§ Task to complete:
With both ends included, repeat exactly the lines of the entries below from the one containing "11px; fill: #008328;" down to the one containing "<!-- pitch -->", and no others.

(Stored entries)
★ ★ ★ ★
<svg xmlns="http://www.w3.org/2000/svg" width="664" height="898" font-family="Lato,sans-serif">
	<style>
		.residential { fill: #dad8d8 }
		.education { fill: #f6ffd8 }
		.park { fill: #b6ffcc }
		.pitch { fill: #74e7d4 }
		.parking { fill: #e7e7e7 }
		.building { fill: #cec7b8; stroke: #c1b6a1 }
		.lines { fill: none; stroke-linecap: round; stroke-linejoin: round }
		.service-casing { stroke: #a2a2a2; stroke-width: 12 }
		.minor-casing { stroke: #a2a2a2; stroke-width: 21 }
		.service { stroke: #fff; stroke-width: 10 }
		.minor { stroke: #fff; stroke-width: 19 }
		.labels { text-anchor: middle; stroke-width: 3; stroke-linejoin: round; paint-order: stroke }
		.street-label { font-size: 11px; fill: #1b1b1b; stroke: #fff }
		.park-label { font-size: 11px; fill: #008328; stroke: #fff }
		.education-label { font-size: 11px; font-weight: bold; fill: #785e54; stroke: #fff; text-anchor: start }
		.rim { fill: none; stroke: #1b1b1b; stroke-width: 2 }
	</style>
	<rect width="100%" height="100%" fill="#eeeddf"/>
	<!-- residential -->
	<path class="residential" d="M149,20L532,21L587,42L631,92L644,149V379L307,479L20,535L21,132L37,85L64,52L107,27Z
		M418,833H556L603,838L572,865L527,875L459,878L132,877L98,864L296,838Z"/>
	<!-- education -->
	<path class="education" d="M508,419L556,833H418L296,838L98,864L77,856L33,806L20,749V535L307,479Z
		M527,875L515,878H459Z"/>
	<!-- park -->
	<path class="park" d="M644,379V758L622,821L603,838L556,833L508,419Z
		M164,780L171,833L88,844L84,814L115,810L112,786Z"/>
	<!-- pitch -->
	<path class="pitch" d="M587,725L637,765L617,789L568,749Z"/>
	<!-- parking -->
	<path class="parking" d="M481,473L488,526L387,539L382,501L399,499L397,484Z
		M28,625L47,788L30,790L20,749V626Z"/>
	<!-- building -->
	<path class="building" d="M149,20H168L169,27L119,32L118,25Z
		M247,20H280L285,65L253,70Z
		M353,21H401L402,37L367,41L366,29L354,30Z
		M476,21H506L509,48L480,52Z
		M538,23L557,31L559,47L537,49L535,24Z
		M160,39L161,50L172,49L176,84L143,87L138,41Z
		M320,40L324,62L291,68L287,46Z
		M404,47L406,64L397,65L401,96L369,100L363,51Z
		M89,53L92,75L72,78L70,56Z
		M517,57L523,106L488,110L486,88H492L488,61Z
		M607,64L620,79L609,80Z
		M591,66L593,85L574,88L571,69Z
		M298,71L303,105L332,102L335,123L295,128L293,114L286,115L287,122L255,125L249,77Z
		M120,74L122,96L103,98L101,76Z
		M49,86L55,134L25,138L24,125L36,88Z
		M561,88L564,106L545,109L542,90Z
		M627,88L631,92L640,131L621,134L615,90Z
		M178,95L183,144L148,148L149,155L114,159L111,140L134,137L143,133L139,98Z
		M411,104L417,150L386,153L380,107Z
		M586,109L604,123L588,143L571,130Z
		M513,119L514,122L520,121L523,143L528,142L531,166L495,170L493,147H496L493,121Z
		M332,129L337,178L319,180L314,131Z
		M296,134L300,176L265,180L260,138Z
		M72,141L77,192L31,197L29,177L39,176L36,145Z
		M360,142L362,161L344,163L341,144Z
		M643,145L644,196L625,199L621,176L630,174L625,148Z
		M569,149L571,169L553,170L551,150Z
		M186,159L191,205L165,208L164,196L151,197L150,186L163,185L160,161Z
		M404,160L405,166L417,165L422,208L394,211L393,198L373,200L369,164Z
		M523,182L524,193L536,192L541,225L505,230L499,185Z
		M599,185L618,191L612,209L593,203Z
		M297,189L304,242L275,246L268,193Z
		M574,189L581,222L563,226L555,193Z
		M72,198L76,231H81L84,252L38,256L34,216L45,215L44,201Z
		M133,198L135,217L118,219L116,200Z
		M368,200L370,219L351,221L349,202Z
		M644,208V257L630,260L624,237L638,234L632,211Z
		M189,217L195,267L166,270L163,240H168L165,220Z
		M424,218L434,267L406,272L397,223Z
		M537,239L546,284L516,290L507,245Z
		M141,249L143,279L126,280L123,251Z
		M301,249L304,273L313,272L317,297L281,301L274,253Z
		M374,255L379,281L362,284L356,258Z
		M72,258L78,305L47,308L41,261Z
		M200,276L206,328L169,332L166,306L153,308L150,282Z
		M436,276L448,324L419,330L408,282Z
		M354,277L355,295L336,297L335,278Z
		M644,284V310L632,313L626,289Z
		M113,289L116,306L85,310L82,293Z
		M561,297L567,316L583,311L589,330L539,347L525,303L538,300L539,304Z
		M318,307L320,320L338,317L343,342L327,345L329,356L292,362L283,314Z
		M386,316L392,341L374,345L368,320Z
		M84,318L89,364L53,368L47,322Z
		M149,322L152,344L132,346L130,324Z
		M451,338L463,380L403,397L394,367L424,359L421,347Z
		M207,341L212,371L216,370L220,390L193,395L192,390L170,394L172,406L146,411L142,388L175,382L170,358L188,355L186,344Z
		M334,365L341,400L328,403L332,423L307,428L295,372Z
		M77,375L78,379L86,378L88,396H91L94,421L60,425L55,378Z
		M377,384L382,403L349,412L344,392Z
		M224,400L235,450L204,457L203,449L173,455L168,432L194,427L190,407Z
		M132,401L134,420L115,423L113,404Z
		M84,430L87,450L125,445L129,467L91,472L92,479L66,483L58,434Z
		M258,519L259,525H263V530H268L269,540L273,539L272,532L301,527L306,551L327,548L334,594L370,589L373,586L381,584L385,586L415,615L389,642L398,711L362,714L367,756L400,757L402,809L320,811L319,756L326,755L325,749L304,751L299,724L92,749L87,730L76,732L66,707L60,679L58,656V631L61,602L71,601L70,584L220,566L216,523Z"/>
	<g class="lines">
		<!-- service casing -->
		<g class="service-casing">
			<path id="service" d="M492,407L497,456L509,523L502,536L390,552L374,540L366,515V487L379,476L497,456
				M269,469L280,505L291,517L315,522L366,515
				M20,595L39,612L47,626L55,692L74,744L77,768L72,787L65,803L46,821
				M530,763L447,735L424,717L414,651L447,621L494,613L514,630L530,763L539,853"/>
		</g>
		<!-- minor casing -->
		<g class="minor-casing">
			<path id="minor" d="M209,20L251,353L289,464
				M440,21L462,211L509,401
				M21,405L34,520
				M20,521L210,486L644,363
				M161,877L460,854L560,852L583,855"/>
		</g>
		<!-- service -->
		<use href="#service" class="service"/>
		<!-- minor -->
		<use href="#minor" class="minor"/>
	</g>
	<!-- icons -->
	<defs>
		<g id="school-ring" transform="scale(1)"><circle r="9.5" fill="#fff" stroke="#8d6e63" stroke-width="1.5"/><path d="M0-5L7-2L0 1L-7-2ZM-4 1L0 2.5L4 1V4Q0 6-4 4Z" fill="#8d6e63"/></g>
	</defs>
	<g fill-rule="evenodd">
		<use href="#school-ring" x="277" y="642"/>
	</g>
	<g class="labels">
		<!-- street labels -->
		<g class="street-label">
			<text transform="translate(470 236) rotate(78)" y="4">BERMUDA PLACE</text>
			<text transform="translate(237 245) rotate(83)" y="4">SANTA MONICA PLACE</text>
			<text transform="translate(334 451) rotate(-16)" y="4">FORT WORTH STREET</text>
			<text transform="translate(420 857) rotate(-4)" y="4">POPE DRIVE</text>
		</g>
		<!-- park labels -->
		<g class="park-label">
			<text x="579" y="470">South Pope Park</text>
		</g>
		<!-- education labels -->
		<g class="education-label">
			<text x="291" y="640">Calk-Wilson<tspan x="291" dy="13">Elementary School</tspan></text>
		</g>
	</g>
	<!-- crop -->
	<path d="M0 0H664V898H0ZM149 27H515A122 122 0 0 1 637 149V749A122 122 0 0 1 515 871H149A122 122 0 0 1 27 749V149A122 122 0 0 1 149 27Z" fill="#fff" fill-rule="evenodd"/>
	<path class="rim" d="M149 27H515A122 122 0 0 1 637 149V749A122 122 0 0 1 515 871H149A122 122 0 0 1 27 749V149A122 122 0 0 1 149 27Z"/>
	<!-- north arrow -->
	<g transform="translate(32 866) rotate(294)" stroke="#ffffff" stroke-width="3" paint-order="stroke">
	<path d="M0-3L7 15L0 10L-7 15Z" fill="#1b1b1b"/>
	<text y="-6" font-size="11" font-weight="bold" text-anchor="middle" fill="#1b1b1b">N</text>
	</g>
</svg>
★ ★ ★ ★
§ Result for this exercise:
		.park-label { font-size: 11px; fill: #008328; stroke: #fff }
		.education-label { font-size: 11px; font-weight: bold; fill: #785e54; stroke: #fff; text-anchor: start }
		.rim { fill: none; stroke: #1b1b1b; stroke-width: 2 }
	</style>
	<rect width="100%" height="100%" fill="#eeeddf"/>
	<!-- residential -->
	<path class="residential" d="M149,20L532,21L587,42L631,92L644,149V379L307,479L20,535L21,132L37,85L64,52L107,27Z
		M418,833H556L603,838L572,865L527,875L459,878L132,877L98,864L296,838Z"/>
	<!-- education -->
	<path class="education" d="M508,419L556,833H418L296,838L98,864L77,856L33,806L20,749V535L307,479Z
		M527,875L515,878H459Z"/>
	<!-- park -->
	<path class="park" d="M644,379V758L622,821L603,838L556,833L508,419Z
		M164,780L171,833L88,844L84,814L115,810L112,786Z"/>
	<!-- pitch -->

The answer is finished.